21. Toutefois, de première part, il ressort tant de l'étude d'impact jointe au dossier de demande d'autorisation d'exploiter notamment en ses pages 100-106 " Risques naturels et technologiques majeurs retenu - A/ Inondation, " 281-282 " Impact sur l'exposition des personnes et des biens aux risques majeurs. A/ Inondation par débordement BR..., B/Inondation par remontée de nappe, C/ Rupture de barrages et digues ", 289-306 : " Compatibilité avec le PPRI, 1. Fonctionnement hydraulique, 2. Mécanisme de remontée BR... dans l'Avance, 3. Mécanisme de remontée BR... dans le Vide, 4. Submersion des digues de l'avance, 5. Impact des merlons sur le risque inondation, 6. Conclusions, 7. Mesures ", que des tableaux de synthèse des risques majeurs et mesures de cette étude ainsi que de l'étude hydraulique annexée à l'étude d'impact réalisée par Antea Group, lesquelles reposent sur des données scientifiques ainsi que sur des observations et relevés réalisés sur place, que le risque d'inondation a été appréhendé. L'étude a d'ailleurs été complétée au mois de mai 2022 en ce qui concerne les solutions de substitution.
22. De deuxième part, il ne résulte pas de l'instruction que s'agissant de la détermination de l'espace de mobilité des cours d'eau, la méthodologie du " Guide technique n° 2 relatif à la détermination de l'espace de liberté des cours d'eau ", élaboré par le Bassin Rhône Méditerranée Corse lequel cartographierait " l'intégralité du territoire de la commune de Gaujac (...) au sein de l'espace de mobilité BR... " n'aurait pas été appliquée ni, à supposer même qu'elle n'aurait pas été appliquée, que la méthodologie retenue aurait conduit à des résultats erronés. L'étude hydraulique réalisée par le cabinet Antea Group indique au demeurant expressément en page 14 que l'espace de mobilité a été défini en référence au guide technique dont les requérants font état.
23. De troisième part, outre qu'il ressort de l'étude hydraulique que la problématique de la mobilité des cours d'eau est inapplicable à l'Avance et au Sérac, compte tenu notamment de leur artificialisation, les requérants n'apportent aucun élément permettant d'estimer que les conclusions de l'étude seraient lacunaires, erronées ou viciées en ce qu'elles reposeraient sur des choix méthodologiques erronés. D'une manière générale, les réserves exprimées tenant à l'absence de modélisation hydraulique ne sont étayées d'aucun élément de nature à permettre à la cour de remettre en cause les conclusions de l'étude hydraulique annexée à l'étude d'impact et validée par un bureau d'étude.

> TÂCHES ET EXERCICES
1 – D'après l'extrait sur le risque d'inondation, en quel mois et quelle année l'étude a-t-elle été complétée pour les solutions de substitution ?
2 – Poursuivez l'extrait sur le risque d'inondation à partir de sa dernière phrase.

> DONNÉES FOURNIES

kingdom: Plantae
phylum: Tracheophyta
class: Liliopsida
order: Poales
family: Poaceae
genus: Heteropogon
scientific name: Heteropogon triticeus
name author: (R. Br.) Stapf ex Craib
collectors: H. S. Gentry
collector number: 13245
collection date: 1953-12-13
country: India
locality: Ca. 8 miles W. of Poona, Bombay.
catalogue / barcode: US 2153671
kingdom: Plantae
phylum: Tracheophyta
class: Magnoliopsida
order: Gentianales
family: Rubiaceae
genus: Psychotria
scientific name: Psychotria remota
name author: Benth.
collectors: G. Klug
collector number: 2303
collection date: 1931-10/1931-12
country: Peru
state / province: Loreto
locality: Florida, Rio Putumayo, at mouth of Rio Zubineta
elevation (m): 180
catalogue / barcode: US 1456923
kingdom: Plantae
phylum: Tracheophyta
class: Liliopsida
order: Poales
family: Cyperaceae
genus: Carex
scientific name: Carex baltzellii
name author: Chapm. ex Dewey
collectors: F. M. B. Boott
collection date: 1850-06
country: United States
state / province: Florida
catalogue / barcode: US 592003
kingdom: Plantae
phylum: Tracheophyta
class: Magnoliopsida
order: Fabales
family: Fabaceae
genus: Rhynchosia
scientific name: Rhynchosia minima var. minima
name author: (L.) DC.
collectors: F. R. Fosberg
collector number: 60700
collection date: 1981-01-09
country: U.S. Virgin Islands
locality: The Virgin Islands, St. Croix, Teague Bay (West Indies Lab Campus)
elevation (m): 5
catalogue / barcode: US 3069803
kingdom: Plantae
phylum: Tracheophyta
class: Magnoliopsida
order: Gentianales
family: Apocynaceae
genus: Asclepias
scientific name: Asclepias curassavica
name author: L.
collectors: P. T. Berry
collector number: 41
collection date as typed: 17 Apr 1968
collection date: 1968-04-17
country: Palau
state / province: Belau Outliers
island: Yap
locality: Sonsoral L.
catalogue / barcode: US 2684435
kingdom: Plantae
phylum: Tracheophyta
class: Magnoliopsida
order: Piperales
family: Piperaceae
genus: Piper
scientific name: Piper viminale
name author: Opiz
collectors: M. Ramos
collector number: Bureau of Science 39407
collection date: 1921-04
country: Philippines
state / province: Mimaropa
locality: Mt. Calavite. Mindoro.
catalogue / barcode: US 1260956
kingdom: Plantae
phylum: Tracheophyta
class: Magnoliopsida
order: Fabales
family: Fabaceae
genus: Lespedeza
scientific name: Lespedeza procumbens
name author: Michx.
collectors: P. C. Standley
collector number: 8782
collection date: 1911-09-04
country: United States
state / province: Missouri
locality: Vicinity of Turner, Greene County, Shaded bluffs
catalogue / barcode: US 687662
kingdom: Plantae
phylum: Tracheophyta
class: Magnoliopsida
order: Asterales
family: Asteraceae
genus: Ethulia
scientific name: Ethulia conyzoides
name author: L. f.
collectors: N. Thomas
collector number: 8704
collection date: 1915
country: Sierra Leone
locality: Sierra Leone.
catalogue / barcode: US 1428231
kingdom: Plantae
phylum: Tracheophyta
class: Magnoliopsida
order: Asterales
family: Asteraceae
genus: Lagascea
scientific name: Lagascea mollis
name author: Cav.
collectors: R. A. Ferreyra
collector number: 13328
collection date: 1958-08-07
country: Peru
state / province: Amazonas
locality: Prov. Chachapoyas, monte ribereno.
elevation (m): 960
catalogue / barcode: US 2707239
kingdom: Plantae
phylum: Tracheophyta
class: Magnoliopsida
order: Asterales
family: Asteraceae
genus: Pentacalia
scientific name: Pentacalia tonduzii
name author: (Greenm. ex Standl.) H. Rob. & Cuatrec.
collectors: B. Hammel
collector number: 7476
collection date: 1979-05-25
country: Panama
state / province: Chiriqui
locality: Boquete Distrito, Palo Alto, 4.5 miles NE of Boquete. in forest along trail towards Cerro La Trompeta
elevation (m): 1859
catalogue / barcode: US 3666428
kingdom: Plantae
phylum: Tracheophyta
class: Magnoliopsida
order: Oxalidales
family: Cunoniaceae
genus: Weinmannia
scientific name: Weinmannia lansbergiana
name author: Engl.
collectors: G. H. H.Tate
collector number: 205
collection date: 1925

> RÉPONSES AUX EXERCICES
1 – En mai 2022.

2 –
24. De quatrième part, si Val de Garonne Agglomération, durant l'enquête publique, a demandé un ajustement de la hauteur des tapis à savoir un passage de 2,5 m au-dessus du haut de la digue et pas seulement par rapport à la berge, il ne peut en être déduit que l'étude d'impact aurait été insuffisante tant sur l'analyse du risque hydraulique que sur la description et l'analyse des effets induits sur les espèces et l'analyse des zones humides.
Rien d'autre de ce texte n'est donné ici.